I believe chronic illnesses are something to be managed and, when necessary, accommodated. I've learned that like with Newton's third law of physics ("for every motion, there is an equal and opposite reaction"), that I can choose to do activities as long as I'm willing to "pay" with increased pain and fatigue. And sometimes I choose to do things knowing I'll pay the piper later, and other times I decide that the price I'd pay is too high and I don't do that activity. And sometimes I regret the choice I made, whichever way I choose.

These days, life is what it is. In some ways, I do more than I could have imagined back in December 2007 if I'd known I'd still be dealing with those health issues this much time later. My kid is older (I can't believe she's 9 now! How did this happen?) and can understand my limitations while not needing quite so much hands-on care, which means we can actually spend more time together now.
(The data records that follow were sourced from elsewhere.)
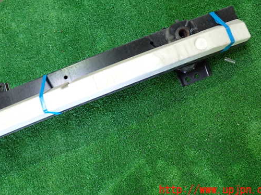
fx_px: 271
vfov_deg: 39.5
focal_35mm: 36
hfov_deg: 51.3
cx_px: 121
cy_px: 80
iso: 320
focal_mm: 5.4
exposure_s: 1/30
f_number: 2.3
Mostly, I try not to dwell as much on my health. I try not to think about it. I try to see doctors as rarely as possible. I don't particularly like to talk about it, although I still sometimes whine about it to my husband. (And he might argue that the "sometimes" is more of a "frequently" ...)

I like to focus on my family, our little crafty business Foster's Beauties, my hobbies and my volunteering. I spend way too much time on Facebook and, for that matter, in both paper- and e-books.

That's life here in 2014. How's your life looking these days?